When implementing prototype OO, the HOW for objects with different
behaviours will be shared. This issue is not new, but before we thought
that it would be possible to solve that by forcing $foo.HOW to be a
proxy object that would rewrite the call putting $foo as the invocant.
Me and nothingmuch, during PPW in Braga, got more into that issue, and
we came to the realisation that this is not really possible, as it might
be actually desirable to have a real meta object, storing
meta-information that would be part of that metaobject implementation.

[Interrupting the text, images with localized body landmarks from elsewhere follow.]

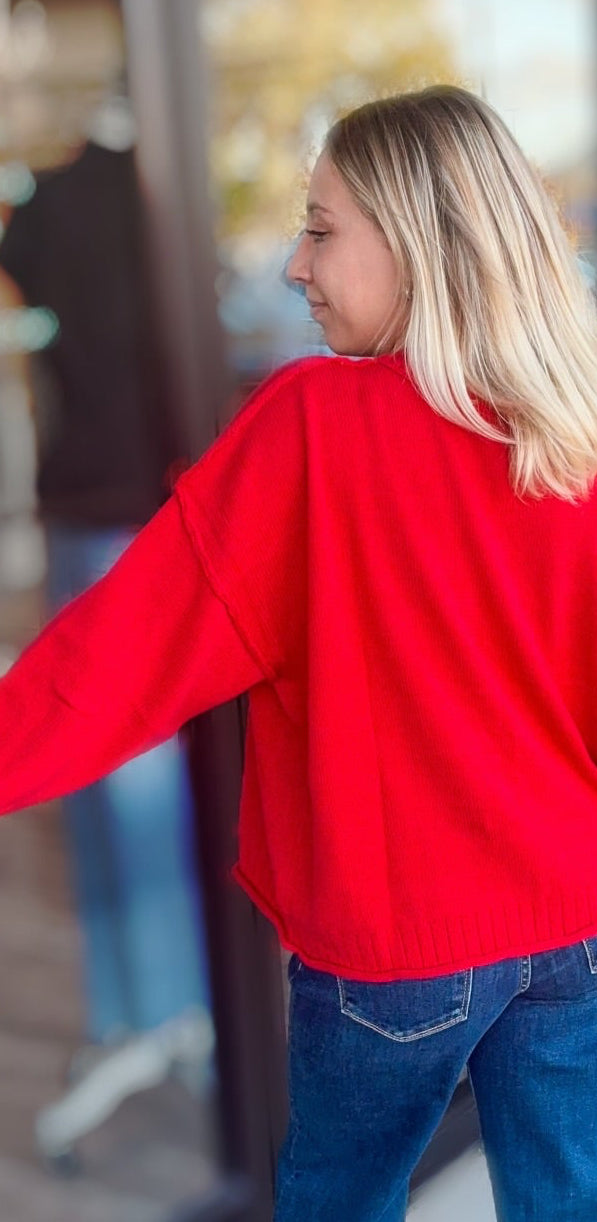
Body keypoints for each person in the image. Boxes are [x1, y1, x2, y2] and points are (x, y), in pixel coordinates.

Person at [0, 85, 597, 1220]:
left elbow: (124, 657)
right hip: (585, 930)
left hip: (397, 950)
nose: (293, 266)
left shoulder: (312, 425)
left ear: (420, 242)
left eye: (320, 229)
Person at [0, 97, 211, 1100]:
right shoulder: (142, 200)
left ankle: (146, 1004)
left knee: (113, 770)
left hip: (94, 507)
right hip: (135, 511)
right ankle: (162, 1006)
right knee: (126, 772)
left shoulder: (57, 201)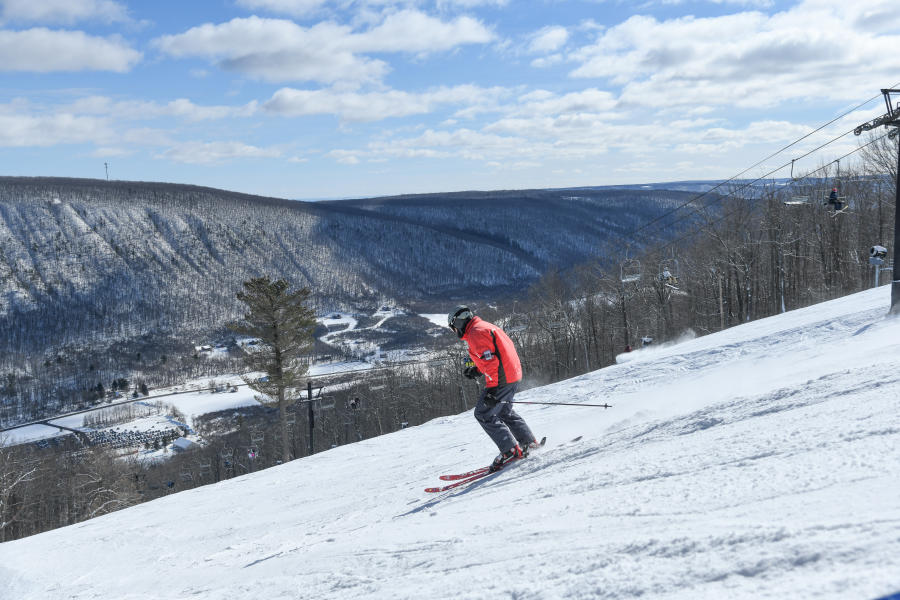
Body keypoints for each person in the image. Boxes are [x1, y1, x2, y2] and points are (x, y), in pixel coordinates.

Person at [448, 305, 540, 472]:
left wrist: (492, 389)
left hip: (502, 379)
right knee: (504, 411)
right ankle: (528, 441)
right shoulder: (483, 326)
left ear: (458, 323)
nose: (455, 332)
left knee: (483, 413)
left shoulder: (476, 333)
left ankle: (510, 450)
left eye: (453, 328)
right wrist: (477, 370)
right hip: (513, 374)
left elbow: (491, 361)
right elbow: (494, 354)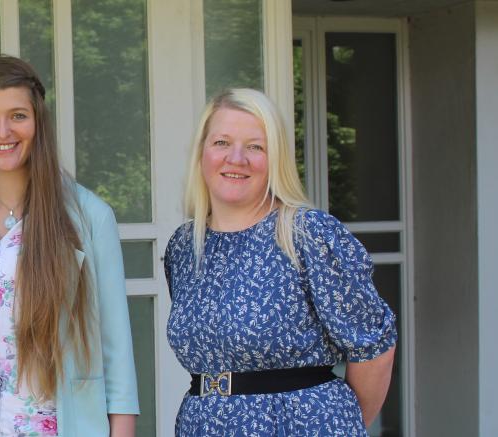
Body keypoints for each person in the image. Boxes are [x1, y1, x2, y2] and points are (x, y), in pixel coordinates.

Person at [0, 55, 139, 437]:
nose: (2, 130)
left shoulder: (88, 217)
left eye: (17, 115)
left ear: (38, 122)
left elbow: (116, 351)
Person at [164, 88, 397, 435]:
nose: (236, 158)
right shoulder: (184, 247)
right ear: (201, 153)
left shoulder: (309, 234)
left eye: (256, 146)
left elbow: (373, 348)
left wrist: (338, 425)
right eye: (222, 143)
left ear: (276, 158)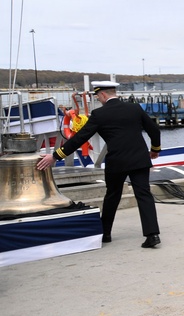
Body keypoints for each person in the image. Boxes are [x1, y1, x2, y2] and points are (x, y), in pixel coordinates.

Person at [37, 81, 162, 248]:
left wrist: (55, 155)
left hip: (117, 161)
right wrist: (155, 149)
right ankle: (152, 235)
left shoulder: (99, 114)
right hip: (139, 159)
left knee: (112, 196)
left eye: (97, 97)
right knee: (144, 194)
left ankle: (106, 233)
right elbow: (154, 130)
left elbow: (80, 138)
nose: (98, 99)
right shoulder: (134, 108)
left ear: (102, 94)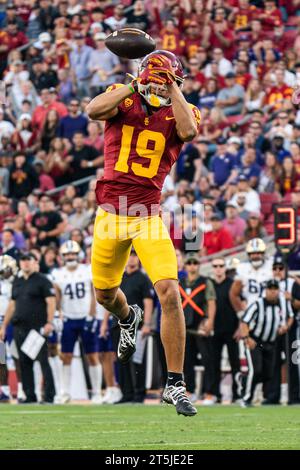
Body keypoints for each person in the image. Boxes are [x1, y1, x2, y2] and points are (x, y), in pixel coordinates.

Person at [86, 50, 200, 416]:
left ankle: (175, 384)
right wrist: (137, 82)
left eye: (169, 82)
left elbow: (189, 131)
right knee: (105, 295)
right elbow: (94, 110)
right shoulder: (125, 93)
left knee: (169, 291)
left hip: (147, 214)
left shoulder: (183, 109)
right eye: (157, 79)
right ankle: (127, 317)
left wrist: (172, 87)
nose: (160, 87)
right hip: (109, 214)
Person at [0, 253, 56, 404]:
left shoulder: (42, 280)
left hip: (37, 327)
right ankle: (30, 395)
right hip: (19, 327)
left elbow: (51, 302)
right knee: (24, 363)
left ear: (34, 262)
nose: (25, 263)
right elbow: (12, 305)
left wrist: (49, 322)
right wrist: (4, 325)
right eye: (23, 260)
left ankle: (49, 395)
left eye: (28, 260)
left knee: (42, 360)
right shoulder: (17, 281)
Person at [51, 241, 102, 404]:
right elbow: (57, 297)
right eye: (67, 254)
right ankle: (65, 392)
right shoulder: (58, 274)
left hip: (85, 317)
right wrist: (57, 314)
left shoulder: (87, 270)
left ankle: (97, 392)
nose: (70, 257)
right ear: (62, 257)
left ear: (78, 255)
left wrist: (92, 315)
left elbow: (94, 294)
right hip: (68, 319)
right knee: (66, 356)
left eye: (73, 254)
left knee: (92, 356)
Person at [239, 279, 294, 408]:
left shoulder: (283, 303)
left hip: (270, 343)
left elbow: (290, 316)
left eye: (275, 289)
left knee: (268, 373)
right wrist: (247, 338)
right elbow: (244, 321)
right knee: (255, 370)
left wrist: (286, 326)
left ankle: (244, 381)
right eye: (270, 289)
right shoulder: (257, 304)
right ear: (266, 290)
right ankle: (246, 398)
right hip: (256, 341)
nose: (273, 291)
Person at [109, 250, 154, 403]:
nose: (131, 259)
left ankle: (139, 394)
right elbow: (110, 301)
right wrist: (104, 323)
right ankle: (126, 394)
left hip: (137, 325)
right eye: (129, 255)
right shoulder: (119, 278)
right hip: (118, 324)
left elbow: (148, 302)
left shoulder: (143, 278)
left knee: (137, 361)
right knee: (122, 360)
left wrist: (147, 324)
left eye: (134, 256)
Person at [179, 253, 216, 404]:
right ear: (185, 266)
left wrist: (210, 321)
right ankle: (190, 391)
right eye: (189, 263)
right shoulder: (180, 282)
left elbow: (211, 302)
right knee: (187, 361)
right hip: (185, 326)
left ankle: (210, 392)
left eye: (195, 263)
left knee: (208, 360)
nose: (192, 266)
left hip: (200, 325)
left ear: (199, 265)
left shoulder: (205, 282)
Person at [210, 257, 241, 403]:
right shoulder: (209, 285)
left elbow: (240, 305)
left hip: (231, 329)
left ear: (225, 268)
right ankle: (216, 394)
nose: (218, 268)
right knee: (213, 363)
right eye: (215, 266)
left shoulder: (232, 284)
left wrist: (240, 326)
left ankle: (236, 394)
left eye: (221, 266)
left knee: (235, 363)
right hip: (215, 330)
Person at [230, 238, 273, 316]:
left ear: (263, 253)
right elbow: (233, 293)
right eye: (252, 253)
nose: (255, 256)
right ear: (248, 254)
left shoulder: (271, 266)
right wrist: (240, 311)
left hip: (270, 310)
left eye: (258, 253)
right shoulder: (242, 268)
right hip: (250, 311)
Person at [0, 255, 18, 402]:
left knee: (18, 356)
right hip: (1, 322)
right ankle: (5, 391)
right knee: (1, 358)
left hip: (14, 322)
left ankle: (23, 388)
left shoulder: (17, 283)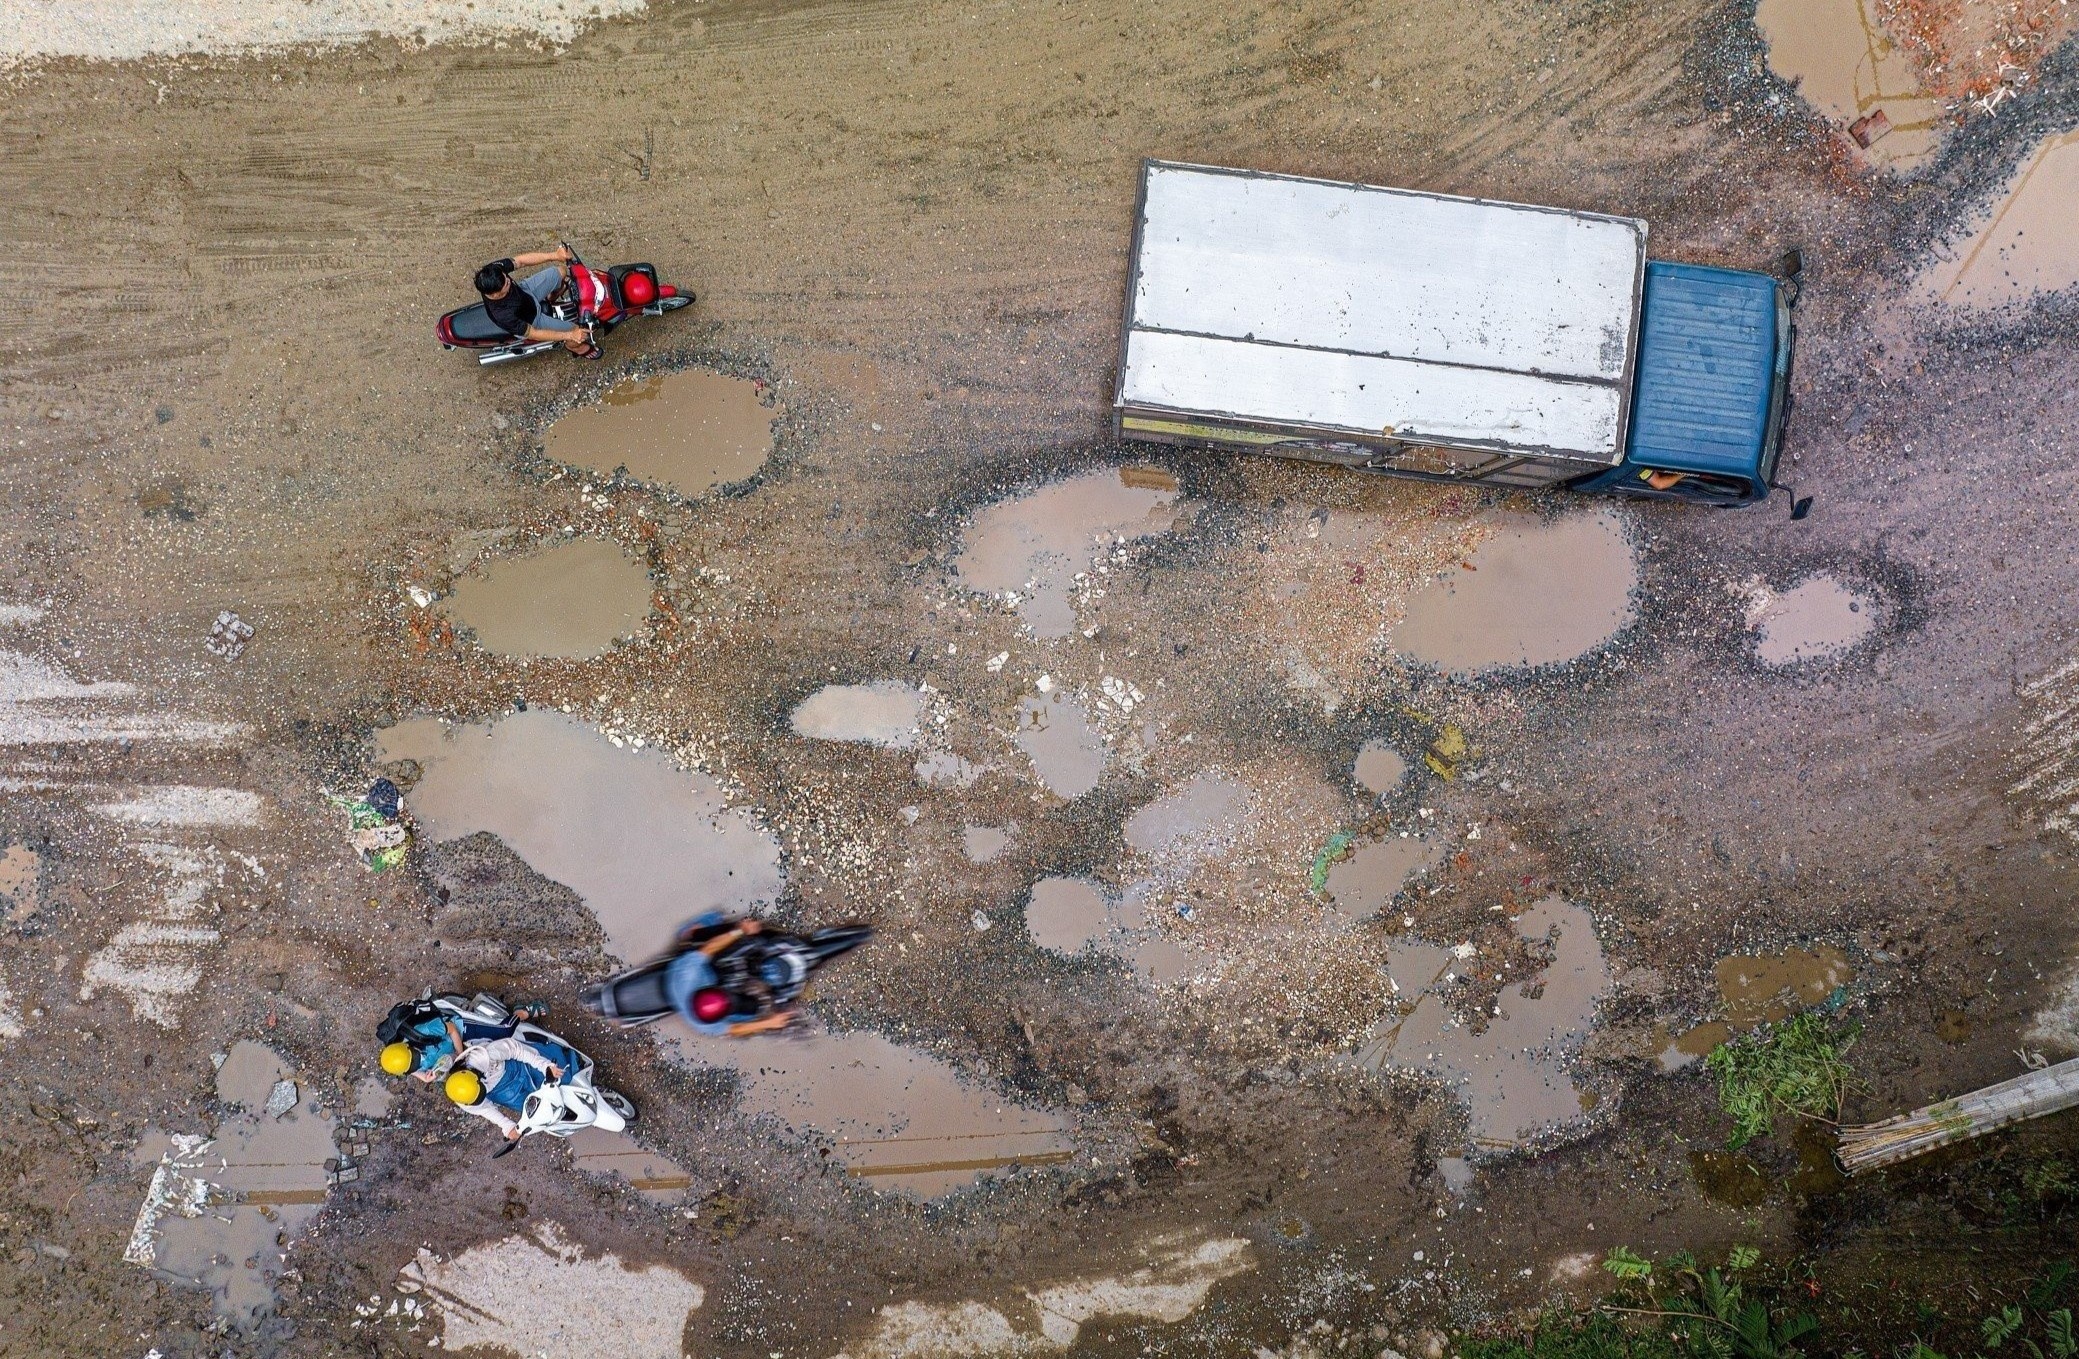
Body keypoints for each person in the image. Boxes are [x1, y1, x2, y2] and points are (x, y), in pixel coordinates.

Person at [665, 913, 800, 1037]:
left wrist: (741, 930)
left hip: (689, 969)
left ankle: (689, 934)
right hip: (696, 979)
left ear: (707, 989)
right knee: (752, 1013)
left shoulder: (688, 973)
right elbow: (735, 1028)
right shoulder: (705, 1026)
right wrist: (769, 1023)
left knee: (709, 929)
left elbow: (710, 947)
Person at [444, 1034, 579, 1141]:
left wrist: (545, 1066)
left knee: (563, 1077)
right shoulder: (464, 1097)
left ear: (475, 1076)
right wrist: (507, 1127)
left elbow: (517, 1050)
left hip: (516, 1068)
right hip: (503, 1093)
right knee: (538, 1113)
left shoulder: (487, 1055)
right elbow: (485, 1109)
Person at [474, 247, 599, 359]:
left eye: (507, 277)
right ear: (495, 294)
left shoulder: (493, 271)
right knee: (578, 330)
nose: (509, 281)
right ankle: (574, 347)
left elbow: (520, 261)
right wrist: (571, 335)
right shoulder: (503, 314)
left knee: (561, 272)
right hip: (532, 319)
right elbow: (534, 333)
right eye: (506, 284)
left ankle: (551, 298)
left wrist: (555, 255)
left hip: (526, 292)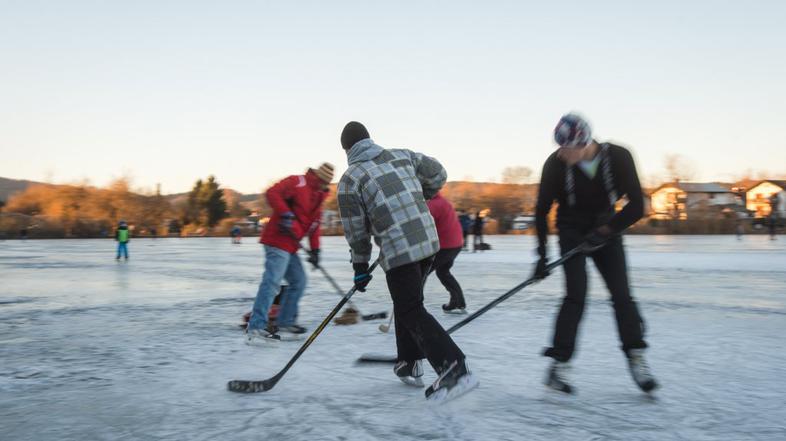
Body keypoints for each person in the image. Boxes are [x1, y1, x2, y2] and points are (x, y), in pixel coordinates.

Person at [337, 121, 478, 401]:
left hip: (400, 249)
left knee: (410, 307)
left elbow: (356, 230)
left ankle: (453, 367)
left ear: (347, 149)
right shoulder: (402, 155)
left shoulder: (350, 179)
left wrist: (360, 266)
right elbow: (438, 173)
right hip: (428, 242)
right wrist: (418, 196)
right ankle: (410, 362)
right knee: (407, 302)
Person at [533, 113, 657, 394]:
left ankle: (636, 357)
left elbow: (637, 206)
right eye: (559, 147)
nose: (562, 153)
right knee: (576, 295)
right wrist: (540, 256)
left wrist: (606, 231)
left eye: (568, 148)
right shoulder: (554, 165)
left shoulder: (619, 157)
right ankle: (559, 365)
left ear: (584, 142)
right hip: (571, 231)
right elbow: (541, 211)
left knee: (622, 295)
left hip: (607, 229)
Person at [246, 162, 334, 343]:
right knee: (272, 283)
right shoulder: (297, 182)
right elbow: (272, 193)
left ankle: (285, 322)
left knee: (299, 281)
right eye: (323, 180)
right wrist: (285, 213)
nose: (324, 184)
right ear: (317, 176)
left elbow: (314, 226)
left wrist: (316, 250)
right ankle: (256, 326)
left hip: (291, 245)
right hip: (277, 239)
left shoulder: (319, 197)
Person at [426, 192, 467, 313]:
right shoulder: (442, 201)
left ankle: (412, 307)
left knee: (420, 274)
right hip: (455, 244)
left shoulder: (433, 205)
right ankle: (458, 302)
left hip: (445, 245)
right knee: (443, 272)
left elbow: (423, 227)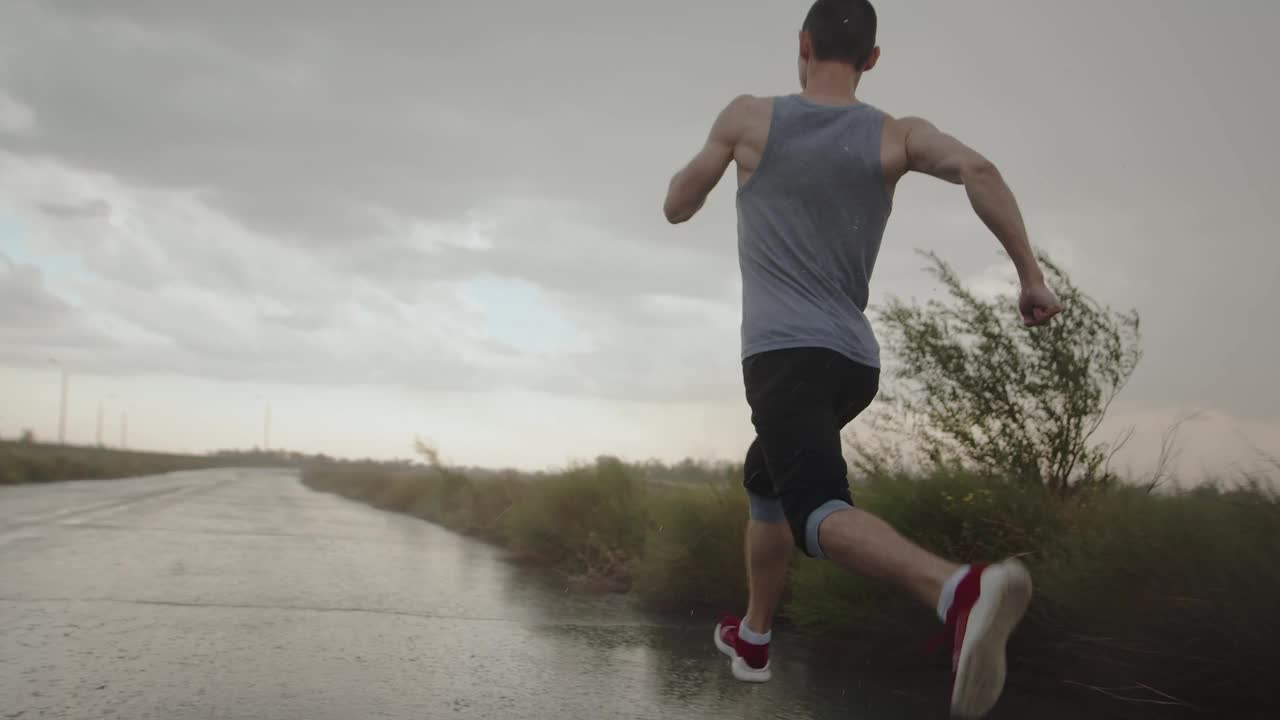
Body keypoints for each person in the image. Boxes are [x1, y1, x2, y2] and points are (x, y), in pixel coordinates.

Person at [661, 1, 1062, 717]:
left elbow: (677, 205)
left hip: (783, 355)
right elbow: (980, 167)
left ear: (803, 45)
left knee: (815, 508)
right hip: (853, 365)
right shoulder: (898, 135)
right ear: (872, 59)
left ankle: (957, 590)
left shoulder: (749, 117)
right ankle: (754, 635)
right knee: (767, 478)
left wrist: (719, 158)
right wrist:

The HOW might be implementing some kind of RPC, for instance, and that
way, it might need to store some meta-meta-information, like the address
of the RPC endpoint. This makes the idea of the proxy object inviable
because the user might need to talk to the HOW as a real object.
$foo.^can('bar') cannot be the same as $foo.HOW.can('bar'), because the
first has both $foo and $foo.HOW implied, while, in the last, $foo
cannot be taken from anywhere.
Therefore I suggest making $foo.^method format the only way to get
metamethods related to this object, while $foo.HOW would have a
behaviour which would be implementation dependent (at least until it's
SMOP will have $foo.^can('bar') actually translated to
$foo.HOW.can($foo, 'bar'), which will keep $foo.HOW as the invocant, and
prepend the referring object as the first positional argument (following
the example of the sub-dispatch fallback).
In that case, we might either:
1) remove all references of $foo.HOW.can('bar') and say that this is
implementation specific (since Class-based OO can implement it that way)
2) Assume the capture-translation and define that
$foo.HOW.can($foo,'bar') keeps the $how as the invocant and must receive
the referring object as first argument.